Bir de biçimsel bir eleştiri yapacağım: Bölümler arasında tam bir “a simetrik durum” söz konusu. Hâlbuki ilk bölümde Said bendini sonlandırdığında; Serksi’in geri dönüşlerle başlayan hikayesi yeni bir bölüm olabilirdi. Ve burada da bazı gereksiz ayrıntılardan kaçınsa iyi olurdu diye düşünüyorum. Son bir konu da dil meselesi. Aktaş kendisi Kürt ve Alevi, Bir Sunni müntehiyi anadili olmayan bir dille anlatması son derece önemli. Dışardan bir bakış ve dışardan bir dil. Ama bu dil konusunu sanki yazar pek önemsememiş gibi geliyor insana.
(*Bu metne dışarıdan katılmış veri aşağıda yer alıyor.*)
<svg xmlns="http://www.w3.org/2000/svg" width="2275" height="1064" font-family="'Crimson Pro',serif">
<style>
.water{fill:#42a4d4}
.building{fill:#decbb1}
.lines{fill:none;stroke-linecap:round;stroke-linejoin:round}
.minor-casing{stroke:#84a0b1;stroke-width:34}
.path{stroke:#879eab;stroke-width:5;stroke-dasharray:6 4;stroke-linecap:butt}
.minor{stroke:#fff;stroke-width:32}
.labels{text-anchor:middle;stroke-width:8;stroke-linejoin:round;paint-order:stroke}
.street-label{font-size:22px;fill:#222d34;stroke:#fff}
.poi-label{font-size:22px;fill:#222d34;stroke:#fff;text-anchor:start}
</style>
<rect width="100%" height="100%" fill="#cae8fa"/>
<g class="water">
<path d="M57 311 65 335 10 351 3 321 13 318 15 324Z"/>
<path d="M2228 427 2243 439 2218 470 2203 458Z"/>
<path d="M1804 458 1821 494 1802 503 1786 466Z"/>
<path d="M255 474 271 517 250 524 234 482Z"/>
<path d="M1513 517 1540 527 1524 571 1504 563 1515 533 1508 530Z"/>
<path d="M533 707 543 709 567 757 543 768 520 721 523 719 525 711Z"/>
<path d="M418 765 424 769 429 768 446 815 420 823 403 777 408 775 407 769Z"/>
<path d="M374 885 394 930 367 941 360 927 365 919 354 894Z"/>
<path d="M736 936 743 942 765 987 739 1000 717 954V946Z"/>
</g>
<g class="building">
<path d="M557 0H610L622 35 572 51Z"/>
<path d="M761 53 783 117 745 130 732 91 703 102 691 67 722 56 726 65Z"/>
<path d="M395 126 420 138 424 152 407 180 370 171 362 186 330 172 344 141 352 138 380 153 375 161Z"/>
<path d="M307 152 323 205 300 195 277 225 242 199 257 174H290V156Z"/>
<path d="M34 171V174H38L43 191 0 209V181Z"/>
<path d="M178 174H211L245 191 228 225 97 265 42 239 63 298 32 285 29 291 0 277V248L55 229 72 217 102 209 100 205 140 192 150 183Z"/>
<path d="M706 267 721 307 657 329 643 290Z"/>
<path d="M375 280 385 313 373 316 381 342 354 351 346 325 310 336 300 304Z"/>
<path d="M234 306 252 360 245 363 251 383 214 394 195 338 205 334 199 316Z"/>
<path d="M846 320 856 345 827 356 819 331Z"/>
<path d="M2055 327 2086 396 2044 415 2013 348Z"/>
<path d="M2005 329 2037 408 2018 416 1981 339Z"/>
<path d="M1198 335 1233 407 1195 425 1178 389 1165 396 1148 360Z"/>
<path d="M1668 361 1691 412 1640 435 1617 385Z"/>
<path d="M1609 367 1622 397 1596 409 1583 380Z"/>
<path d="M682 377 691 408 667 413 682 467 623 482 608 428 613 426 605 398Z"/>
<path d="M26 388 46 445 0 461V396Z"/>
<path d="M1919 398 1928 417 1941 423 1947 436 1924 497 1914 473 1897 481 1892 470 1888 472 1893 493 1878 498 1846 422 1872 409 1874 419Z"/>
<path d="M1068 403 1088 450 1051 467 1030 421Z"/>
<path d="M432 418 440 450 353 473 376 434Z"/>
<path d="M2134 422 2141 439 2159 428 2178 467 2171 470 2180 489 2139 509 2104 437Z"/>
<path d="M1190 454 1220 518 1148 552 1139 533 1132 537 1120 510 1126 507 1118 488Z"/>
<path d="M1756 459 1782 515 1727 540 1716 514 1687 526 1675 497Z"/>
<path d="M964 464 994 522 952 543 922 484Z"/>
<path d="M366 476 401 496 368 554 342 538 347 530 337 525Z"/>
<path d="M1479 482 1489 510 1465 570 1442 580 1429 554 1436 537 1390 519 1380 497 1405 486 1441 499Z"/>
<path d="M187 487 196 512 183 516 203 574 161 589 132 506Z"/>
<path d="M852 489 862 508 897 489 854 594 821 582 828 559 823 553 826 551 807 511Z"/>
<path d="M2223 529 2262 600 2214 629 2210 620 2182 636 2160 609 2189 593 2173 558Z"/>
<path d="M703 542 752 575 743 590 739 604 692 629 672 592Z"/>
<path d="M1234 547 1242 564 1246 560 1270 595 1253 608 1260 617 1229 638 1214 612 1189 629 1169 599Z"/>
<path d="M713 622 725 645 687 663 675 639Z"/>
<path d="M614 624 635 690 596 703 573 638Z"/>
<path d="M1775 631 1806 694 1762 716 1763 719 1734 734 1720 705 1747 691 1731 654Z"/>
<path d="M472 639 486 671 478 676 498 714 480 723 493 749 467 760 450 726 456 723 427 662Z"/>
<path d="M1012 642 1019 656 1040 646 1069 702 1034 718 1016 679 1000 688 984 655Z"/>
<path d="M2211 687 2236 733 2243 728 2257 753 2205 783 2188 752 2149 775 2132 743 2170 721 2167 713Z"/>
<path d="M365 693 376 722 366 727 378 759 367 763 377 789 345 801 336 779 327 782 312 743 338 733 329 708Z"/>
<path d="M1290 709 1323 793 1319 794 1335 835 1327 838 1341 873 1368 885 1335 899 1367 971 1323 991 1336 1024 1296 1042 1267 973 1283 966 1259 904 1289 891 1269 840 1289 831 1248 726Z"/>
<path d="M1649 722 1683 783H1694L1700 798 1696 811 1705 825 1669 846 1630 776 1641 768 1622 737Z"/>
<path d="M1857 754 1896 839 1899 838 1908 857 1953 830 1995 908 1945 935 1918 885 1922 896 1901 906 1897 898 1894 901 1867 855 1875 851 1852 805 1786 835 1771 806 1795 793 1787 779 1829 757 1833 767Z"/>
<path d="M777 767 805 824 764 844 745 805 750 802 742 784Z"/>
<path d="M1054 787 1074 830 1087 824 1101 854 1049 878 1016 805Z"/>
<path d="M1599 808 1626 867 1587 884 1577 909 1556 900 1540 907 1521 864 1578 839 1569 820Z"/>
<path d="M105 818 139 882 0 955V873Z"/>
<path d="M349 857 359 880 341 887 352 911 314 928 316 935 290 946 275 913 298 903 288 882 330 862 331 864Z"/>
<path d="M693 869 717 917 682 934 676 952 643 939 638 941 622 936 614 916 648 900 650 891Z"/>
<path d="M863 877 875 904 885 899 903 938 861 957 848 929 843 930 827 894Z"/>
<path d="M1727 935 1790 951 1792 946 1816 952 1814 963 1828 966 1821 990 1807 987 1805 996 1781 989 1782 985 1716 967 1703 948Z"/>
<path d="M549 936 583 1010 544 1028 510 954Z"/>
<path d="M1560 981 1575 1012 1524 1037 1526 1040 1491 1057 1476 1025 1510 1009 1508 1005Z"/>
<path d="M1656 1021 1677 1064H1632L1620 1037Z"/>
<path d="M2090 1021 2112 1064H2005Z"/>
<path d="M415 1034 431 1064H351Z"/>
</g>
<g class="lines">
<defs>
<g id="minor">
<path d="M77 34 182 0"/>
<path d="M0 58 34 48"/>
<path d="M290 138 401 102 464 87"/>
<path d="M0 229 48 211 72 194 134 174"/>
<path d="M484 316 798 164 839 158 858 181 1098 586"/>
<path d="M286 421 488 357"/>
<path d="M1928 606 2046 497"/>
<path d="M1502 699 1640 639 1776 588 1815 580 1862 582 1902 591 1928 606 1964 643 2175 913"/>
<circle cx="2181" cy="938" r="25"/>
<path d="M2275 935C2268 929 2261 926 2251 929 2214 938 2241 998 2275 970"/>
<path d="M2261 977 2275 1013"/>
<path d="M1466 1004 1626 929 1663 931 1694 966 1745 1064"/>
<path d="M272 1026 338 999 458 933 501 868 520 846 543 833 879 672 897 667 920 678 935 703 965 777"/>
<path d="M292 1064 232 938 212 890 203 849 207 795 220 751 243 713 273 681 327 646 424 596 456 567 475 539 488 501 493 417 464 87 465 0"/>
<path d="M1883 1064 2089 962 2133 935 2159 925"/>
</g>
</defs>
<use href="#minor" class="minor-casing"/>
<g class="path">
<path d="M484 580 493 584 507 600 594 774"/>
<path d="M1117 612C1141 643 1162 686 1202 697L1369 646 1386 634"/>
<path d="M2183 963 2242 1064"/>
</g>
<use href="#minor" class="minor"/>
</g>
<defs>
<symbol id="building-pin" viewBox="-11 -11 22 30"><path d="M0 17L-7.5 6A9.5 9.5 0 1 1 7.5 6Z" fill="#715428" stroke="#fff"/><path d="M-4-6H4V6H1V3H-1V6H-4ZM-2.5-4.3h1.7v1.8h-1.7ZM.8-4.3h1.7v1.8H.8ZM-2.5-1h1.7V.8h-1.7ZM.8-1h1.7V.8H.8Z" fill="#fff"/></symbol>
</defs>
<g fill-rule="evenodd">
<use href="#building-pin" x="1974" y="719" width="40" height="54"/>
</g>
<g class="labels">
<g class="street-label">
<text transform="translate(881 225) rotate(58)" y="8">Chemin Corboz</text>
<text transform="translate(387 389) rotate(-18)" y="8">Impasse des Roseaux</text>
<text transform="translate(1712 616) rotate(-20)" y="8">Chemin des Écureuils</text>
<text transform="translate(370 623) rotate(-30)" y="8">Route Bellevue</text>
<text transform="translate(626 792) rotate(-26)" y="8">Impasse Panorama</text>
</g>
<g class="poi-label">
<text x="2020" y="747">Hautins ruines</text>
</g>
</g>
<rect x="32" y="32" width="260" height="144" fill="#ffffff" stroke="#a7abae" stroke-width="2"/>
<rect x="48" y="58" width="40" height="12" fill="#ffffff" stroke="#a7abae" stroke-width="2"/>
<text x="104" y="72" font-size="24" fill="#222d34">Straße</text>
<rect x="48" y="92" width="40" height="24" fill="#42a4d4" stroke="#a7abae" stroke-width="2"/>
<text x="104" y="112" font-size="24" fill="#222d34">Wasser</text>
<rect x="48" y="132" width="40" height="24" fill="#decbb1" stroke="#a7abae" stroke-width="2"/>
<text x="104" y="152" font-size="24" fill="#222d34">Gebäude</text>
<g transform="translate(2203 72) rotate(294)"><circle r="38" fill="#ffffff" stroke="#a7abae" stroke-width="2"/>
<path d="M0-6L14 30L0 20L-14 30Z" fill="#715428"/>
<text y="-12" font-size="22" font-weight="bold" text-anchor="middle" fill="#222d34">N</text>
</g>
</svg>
Dil konusunu biraz daha sıkı tutsa, biraz daha önemsese son derece iyi olacak diye düşünüyorum.

Fakat bütün bunlara rağmen Metin Aktaş müthiş bir iş başarıyor. Kıt koşullarda işini sürdürüyor. Kaç kişi var bu dünyada bakkal dükkânı işleterek roman yazan. Sık ve seri üretiyor. Romanlarının sayısı onu aştı. Nişancı, Son Derviş öncesindeki en önemli romanı bence. Dicle, Harput’taki Hayalet ve Sürgün romanlarını da okumuş biri olarak söylüyorum bunu. Ama Aktaş bu çalışkanlığı ve performansıyla kendi esrinin zirvesini henüz yazmadı diye düşünüyorum Bunu mutlaka yazacaktır. Bir de henüz hak ettiği okur kitlesi ve tanınmışlık düzeyine de ulaşmamış durumda, bunu da bir gün yakalayacağına inanıyorum. Aktaş’ı bu değerli çabasından ötürü kutluyor ve gayretlerinin devamını diliyorum. Alternatif Yayınevini de bu çabasından dolayı tebrik ederken, onlardan da güzel eserlerin devamını bekliyorum.